Hot chocolate is the hug you need this winter

By Evan Kleiman

An afternoon cup of cocoa or hot chocolate is the perfect pick- me-up in cooler weather. Photo courtesy of Shutterstock.

Chocolate is fundamental. Hot chocolate when you’re cold is like getting a hug when you really need one. There are many ways of making hot chocolate, and each has its appeal. Thick, thin, creamy, spicy, super-chocolatey, or luxurious with cream and milk — there is a type that suits the needs of the moment and you.

Growing up drinking Swiss Miss as many of us did, we often expect ready-made mixes to be bland and overly sweet, but those days are gone. Most bean-to-bar chocolate companies now make bespoke mixes that combine cocoa powders of various strengths and provenances. Few add powdered milk because it is assumed we’ll be making the hot beverage with milk and even a touch of cream.

We are spoiled for choice for the ultimate cocoa powder experience, from the Parisian Angelina Cafe hot chocolate mix and San Francisco’s Dandelion chocolate mixes to so many local versions. Valerie makes a great one that I love added to coffee for an afternoon cup of mocha. Chocovivo has several choices of drinking chocolate made from chocolate in disc form, but if you go there, you can browse an entire menu of hot chocolate choices and sip away. La Monarca sells both Mexican hot chocolate mixes and a champurrado mix. MIlla is known for her fantastic bon bons, so expect a high-quality drinking chocolate experience.

Or you can make your own mix to keep on the shelf like this excellent version from Melissa Clark, or the recipes from Gourmandise’s Clemence De Lutz down below. You can customize the amount and type of cocoa powder you use from the darkest dutched cocoa powder to lighter ones, as well as the amount and type of sugars.
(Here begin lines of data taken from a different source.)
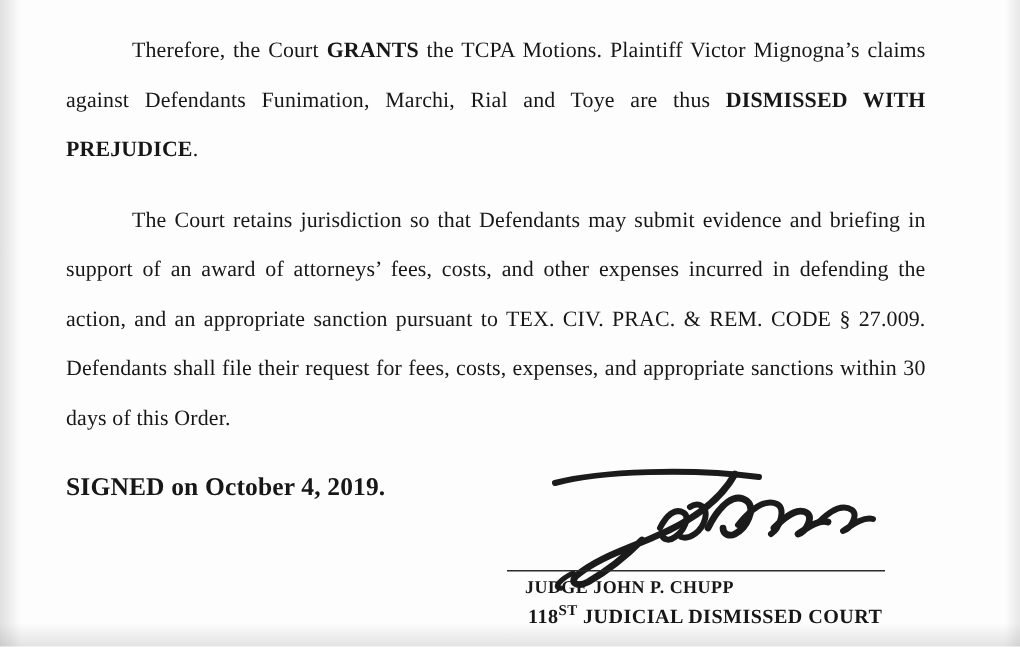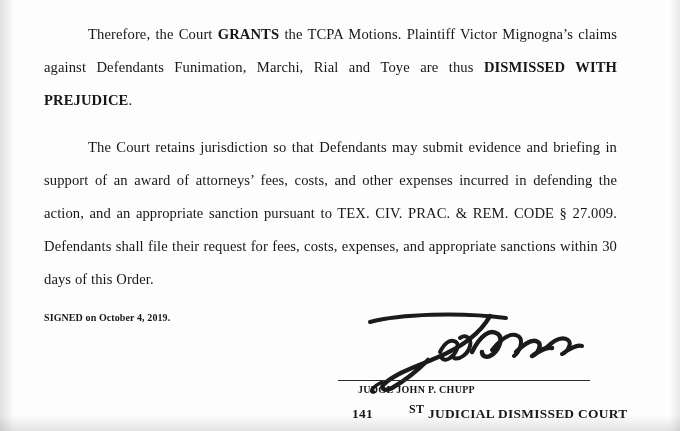--- a/index.html
+++ b/index.html
@@ -33,24 +33,24 @@
   .para + .para {
     margin-top: 14px;
   }
   .indent {
     text-indent: 44px;
   }
   .b {
     font-weight: bold;
   }
   .signed-line {
-    font-size: 10px;
+    font-size: 17px;
     line-height: 33px;
     font-weight: bold;
-    margin-top: 5px;
+    margin-top: 12px;
     letter-spacing: 0.1px;
   }
   .sig-block {
     position: absolute;
     left: 330px;
     top: 318px;
     width: 300px;
   }
   .sig-svg {
     display: block;
@@ -61,41 +61,40 @@
   .sig-rule {
     position: absolute;
     left: 8px;
     top: 62px;
     width: 252px;
     height: 0;
     border-top: 1.3px solid #2b2b2b;
   }
   .sig-name {
     position: absolute;
-    left: 28px;
+    left: 20px;
     top: 66px;
-    font-size: 10px;
+    font-size: 12px;
     font-weight: bold;
     letter-spacing: 0.3px;
     white-space: nowrap;
   }
   .sig-court {
     position: absolute;
     left: 22px;
     top: 84px;
     font-size: 13.4px;
     font-weight: bold;
     letter-spacing: 0.3px;
     white-space: nowrap;
   }
   .sup {
-    font-size: 12px;
+    font-size: 10px;
     vertical-align: super;
     font-weight: bold;
-    margin-left: 36px;
   }
   .edge-shadow-left {
     position: absolute;
     left: 0;
     top: 0;
     width: 14px;
     height: 431px;
     background: linear-gradient(to right, rgba(120,120,120,0.22), rgba(255,255,255,0));
     pointer-events: none;
   }
@@ -142,19 +141,19 @@
         <path d="M120 30 C126 26, 132 30, 130 38 C128 46, 120 52, 114 50" stroke-width="4"></path>
         <path d="M132 44 C140 28, 150 20, 158 26 C164 31, 158 44, 150 48 C146 50, 142 48, 142 44" stroke-width="4.5"></path>
         <path d="M152 42 C160 32, 170 24, 178 28 C184 31, 180 44, 174 48" stroke-width="4"></path>
         <path d="M176 44 C184 36, 192 30, 198 34 C202 37, 198 46, 192 48 C198 44, 206 38, 212 40" stroke-width="4.5"></path>
         <path d="M206 40 C214 32, 222 28, 228 32 C232 35, 228 44, 222 46 C228 42, 236 36, 242 38" stroke-width="4"></path>
         <path d="M42 74 C34 78, 28 84, 34 84" stroke-width="3.5"></path>
       </g>
     </svg>
     <div class="sig-rule"></div>
     <div class="sig-name">JUDGE JOHN P. CHUPP</div>
-    <div class="sig-court"><span>141</span><span class="sup">ST</span><span> JUDICIAL DISMISSED COURT</span></div>
+    <div class="sig-court"><span>118</span><span class="sup">ST</span><span> JUDICIAL DISMISSED COURT</span></div>
   </div>
 
   <div class="edge-shadow-left"></div>
   <div class="edge-shadow-right"></div>
   <div class="edge-shadow-bottom"></div>
 </div>
 
 </body></html>

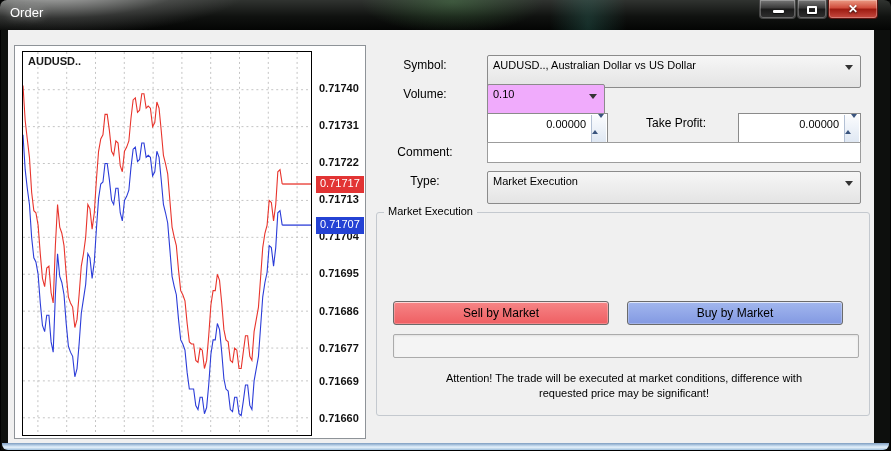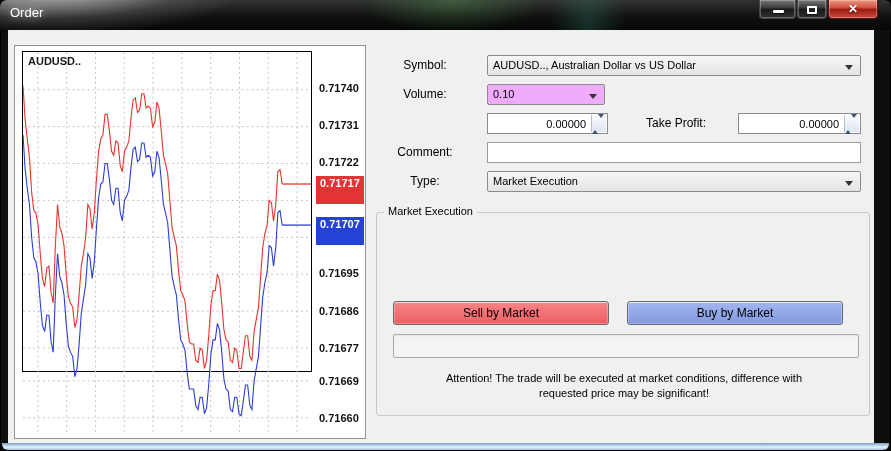--- a/index.html
+++ b/index.html
@@ -37,34 +37,34 @@
 
   
   .client-bg { position:absolute; left:8px; top:30px; width:866px; height:413px; background:#f0f0f0; }
   .footer-strip { position:absolute; left:2px; top:443px; width:887px; height:7px;
      background:linear-gradient(180deg,#7e9dc0,#cadff2 45%,#e6f1fa 60%,#9fc0de);
      border-radius:0 0 6px 6px; }
 
   
   .chart-panel { position:absolute; left:14px; top:45px; width:352px; height:394px;
                  background:#fff; border:1px solid #8e9398; }
-  .chart-box { position:absolute; left:7px; top:5px; width:290px; height:321px;
+  .chart-box { position:absolute; left:7px; top:5px; width:290px; height:385px;
                border:1px solid #000; }
   .chart-symbol { position:absolute; left:5px; top:3px; font-size:11px; font-weight:bold; color:#1a1a1a; z-index:3; }
   .chart-box svg { position:absolute; left:0; top:0; width:288px; height:383px; }
   .scale-col { position:absolute; left:299px; top:0px; width:52px; height:394px; }
   .scale-label { position:absolute; left:5px; height:14px; font-size:11px; font-weight:bold; color:#111; white-space:nowrap; }
-  .badge { position:absolute; left:2px; width:48px; height:28px; color:#fff; font-size:11px;
-           font-weight:bold; text-align:left; padding:1px 0 0 4px; }
+  .badge { position:absolute; left:2px; width:48px; height:17px; color:#fff; font-size:11px;
+           font-weight:normal; text-align:left; padding:1px 0 0 4px; }
   .badge.ask { background:#e23434; }
   .badge.bid { background:#2442d4; }
 
   
   .flabel { position:absolute; width:112px; text-align:center; font-size:12px; color:#000; line-height:21px; }
-  .control { position:absolute; height:21px; font-size:11px; line-height:19px; color:#000; }
+  .control { position:absolute; height:33px; font-size:11px; line-height:19px; color:#000; }
   .combo { border:1px solid #8b8b8b; border-radius:2px; padding:0 20px 0 5px;
            background:linear-gradient(180deg,#f6f6f6,#e4e4e4); }
   .combo.white { background:#f0abfc; }
   .combo-arrow { position:absolute; right:7px; top:9px; width:0; height:0;
            border-left:4px solid transparent; border-right:4px solid transparent; border-top:5px solid #333; }
   .spin { border:1px solid #8b8b8b; background:#fff; }
   .spin .val { position:absolute; right:21px; top:1px; line-height:19px; }
   .spinner { position:absolute; right:1px; top:1px; bottom:1px; width:15px;
              background:linear-gradient(180deg,#fbfcfe,#dde6f2); border-left:1px solid #b3c0d4; }
   .spin-up { width:0; height:0; border-left:3px solid transparent; border-right:3px solid transparent;

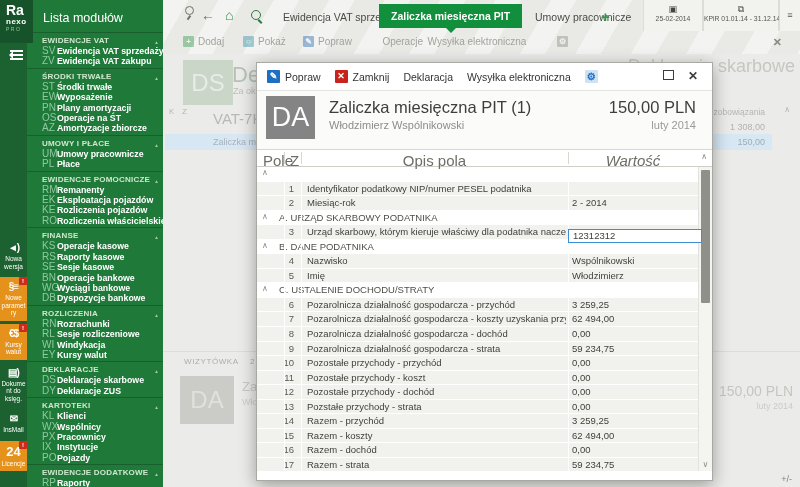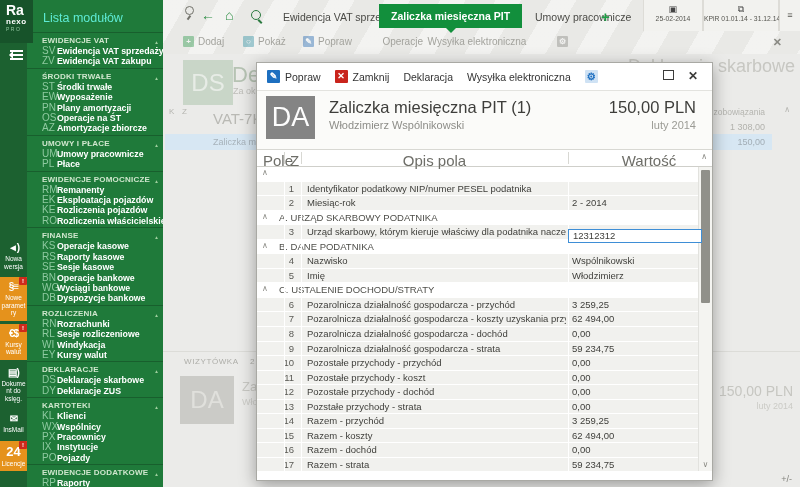--- a/index.html
+++ b/index.html
@@ -19,21 +19,21 @@
   .tile{position:relative;width:27px;color:#fff;text-align:center;padding:3px 0 4px 0;margin-bottom:3px;}
   .tile.green{background:#1c6130;}
   .tile.orange{background:#e5921c;}
   .tile .ticon{font-size:10px;line-height:13px;height:13px;font-weight:bold;letter-spacing:-1px;}
   .tile .ticon.big{font-size:13px;height:15px;line-height:15px;letter-spacing:0;}
   .tile .tlabel{font-size:6.5px;line-height:7.5px;padding:1px 1px 0 1px;word-wrap:break-word;}
   .badge{position:absolute;right:0px;top:0px;width:8px;height:8px;background:#cf2a1b;color:#fff;
          font-size:6px;font-weight:bold;line-height:8px;text-align:center;border-radius:1px;}
   
   .sidebar{position:absolute;left:27px;top:0;width:136px;height:487px;background:#1f7a3a;z-index:5;overflow:hidden;}
-  .sb-title{color:#5eead4;font-size:12.5px;padding:11px 0 7px 16px;}
+  .sb-title{color:#ffffff;font-size:12.5px;padding:11px 0 7px 16px;}
   .sb-section{border-top:1px solid rgba(0,0,0,.22);padding:2px 0 1px 0;position:relative;}
   .sb-head{position:relative;color:#cfe6cd;font-size:8px;font-weight:bold;letter-spacing:.2px;
            padding:1px 0 0 15px;line-height:10px;cursor:pointer;}
   .sb-caret{position:absolute;right:5px;top:2px;font-size:5px;color:#9fcf9f;}
   .sb-item{display:flex;line-height:10.4px;cursor:pointer;padding-left:15px;}
   .sb-code{width:15px;flex:none;color:#8fc9a0;font-size:10px;}
   .sb-label{color:#fff;font-size:8.8px;font-weight:bold;white-space:nowrap;}
   
   .main{position:absolute;left:163px;top:0;width:637px;height:487px;
         background:#e9e9e6;}
@@ -110,21 +110,21 @@
   .dlg-title{position:absolute;left:72px;top:7px;font-size:16.5px;color:#3e3e3b;white-space:nowrap;}
   .dlg-sub{position:absolute;left:72px;top:28px;font-size:11px;color:#8d8d88;}
   .dlg-amt{position:absolute;right:16px;top:7px;font-size:16.5px;color:#3e3e3b;}
   .dlg-per{position:absolute;right:16px;top:28px;font-size:11px;color:#9b9b95;}
   
   .ftable{position:absolute;left:0;top:86px;right:0;bottom:9px;border-top:1px solid #d8d8d3;}
   .fhead{position:absolute;left:0;top:0;right:0;height:16px;border-bottom:1px solid #cfcfca;}
   .fh{position:absolute;top:2px;font-size:15px;color:#6e6e68;}
   .fh-pole{left:6px;} .fh-z{left:33px;}
   .fh-opis{left:44px;width:267px;text-align:center;}
-  .fh-wart{left:327px;width:130px;text-align:center;}
+  .fh-wart{left:311px;width:130px;text-align:center;font-style:italic;}
   .fsep{position:absolute;top:2px;height:12px;width:1px;background:#d8d8d3;}
   .fup{position:absolute;right:5px;top:2px;font-size:8px;color:#8a8a84;cursor:pointer;}
   .frows{position:absolute;left:0;top:17px;right:14px;bottom:0;}
   .colgap{position:absolute;top:0;bottom:0;width:1px;background:#fff;z-index:2;}
   .trow{position:relative;height:13.55px;border-bottom:1px solid #fff;font-size:9.5px;}
   .trow.field{background:#f1f1ee;}
   .trow .chev{position:absolute;left:5px;top:1px;font-size:8px;color:#8a8a84;cursor:pointer;}
   .trow .glabel{position:absolute;left:22px;top:1px;color:#4e4e49;white-space:nowrap;}
   .trow .pole{position:absolute;left:0;top:1px;width:37px;text-align:right;color:#5a5a55;}
   .trow .opis{position:absolute;left:50px;top:1px;right:132px;color:#3e3e3a;white-space:nowrap;overflow:hidden;}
Whatever your taste and texture preferences, there is a hot chocolate for you, from the classic American version made with a powdered mix and topped with marshmallows, to the choices below.


Mexican hot chocolate made from tablillas of stone-ground chocolate and spices is served with foam atop. Photo courtesy of Shutterstock.

Mexican drinking chocolate

This is made with stone-ground bittersweet chocolate and cinnamon with just a hint of sugar. You can buy the ready-made mixture pressed into tablets or tablillas that you add to hot milk. Mexican chocolate has a customary grainy texture. Embrace it.

You can customize your cup by adding a bit of your favorite ground chile and a bit of piloncillo, or Mexican brown sugar, for additional sweetness.

Made with water or a combination of water and milk, it’s a lighter drink that’s perfect for a mid-afternoon pick-me-up. Those tablets are also great in coffee. Hello mocha! 

The beverage needs to be finished off by making it foamy before drinking. That’s what the wooden tool known as a molinillo is for. Or you can use one of those little milk frothers.

Champurrado

This is a warming beverage that marries atole, the pre-Colombian beverage of masa flour and spices, with Mexican chocolate. You can make it with water, milk, or a mixture. It’s thick. And though many versions we see on the streets of LA are very lightly chocolatey, you can make it as deep with flavor as you like.


Spanish-style hot chocolate is traditionally accompanied with churros. Photo courtesy of Shutterstock.

Spanish-style hot chocolate

This is nearly a pudding due to the addition of cornstarch to the whole milk and chocolate. You can make it so you can actually drink it, or you can eat it with a spoon. And if you want the whole experience, make churros for dunking.

Or you could just work your way through the library of hot chocolate recipes from Binging with Babish, which has basic, French, Viennese, and Italian methods. The recipes vary in type and amount of chocolate used, as well as differing sugars, and in the case of the Viennese variation, the addition of egg yolks.